O relatório do grupo de trabalho da petição pela despenalização da morte assistida que recolheu mais de oito mil assinaturas será concluído este mês pelo deputado do Bloco José Manuel Pureza, abrindo-se depois a possibilidade da sua discussão ser agendada em plenário.

"O relatório do grupo de trabalho está a ser elaborado e durante o mês de setembro será votado na primeira comissão, no sentido da admissibilidade ou não admissibilidade da petição", disse à agência Lusa José Manuel Pureza, que foi subscritor do manifesto intitulado "direito a morrer com dignidade".

Após a admissibilidade, a petição pela despenalização da morte assistida será discutida obrigatoriamente em plenário, porque reúne mais de quatro mil assinaturas.

"Em abstrato, quando uma petição vai a plenário é normal que haja arrastamentos", explicou o deputado.

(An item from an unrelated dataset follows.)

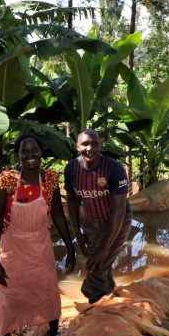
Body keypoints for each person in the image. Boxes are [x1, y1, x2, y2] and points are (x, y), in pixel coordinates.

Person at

O grupo de trabalho criado na comissão parlamentar de Assuntos Constitucionais, por proposta do Bloco, realizou 11 audições, que foram concluídas até ao final do mês de julho.

O movimento cívico "pelo direito a morrer com dignidade", promotor do manifesto que deu origem à petição, o Conselho Nacional de Ética para as Ciências da Vida, os bastonários das ordens dos Médicos e Enfermeiros, e um conjunto de penalistas e constitucionalistas foram ouvidos pelos deputados.

Expressão concreta de direitos

Entre os especialistas na área do Direito foram ouvidos Manuel Costa Andrade, José de Faria Costa, Mafalda Miranda Barbosa, José Souto Moura, Tereza Beleza, Luíza Neto, Jorge Reis Novais.

Os subscritores do manifesto e da petição pedem a "despenalização e regulamentação da morte assistida como uma expressão concreta dos direitos individuais à autonomia, à liberdade religiosa e à liberdade de convicção e consciência, direitos inscritos na Constituição".

"A morte assistida consiste no ato de, em resposta a um pedido do próprio - informado, consciente e reiterado - antecipar ou abreviar a morte de doentes em grande sofrimento e sem esperança de cura", sublinham.

Os subscritores da petição referem ainda que "a morte assistida nas suas duas modalidades - ser o próprio doente a autoadministrar o fármaco letal - suicídio medicamente assistido - ou ser este administrado por outrem -eutanásia - é sempre efetuada por médico ou sob a sua orientação e supervisão".

A petição foi entregue no dia 26 de abril no Parlamento e parte do mesmo texto do manifesto assinado por mais de 100 personalidades da sociedade portuguesa.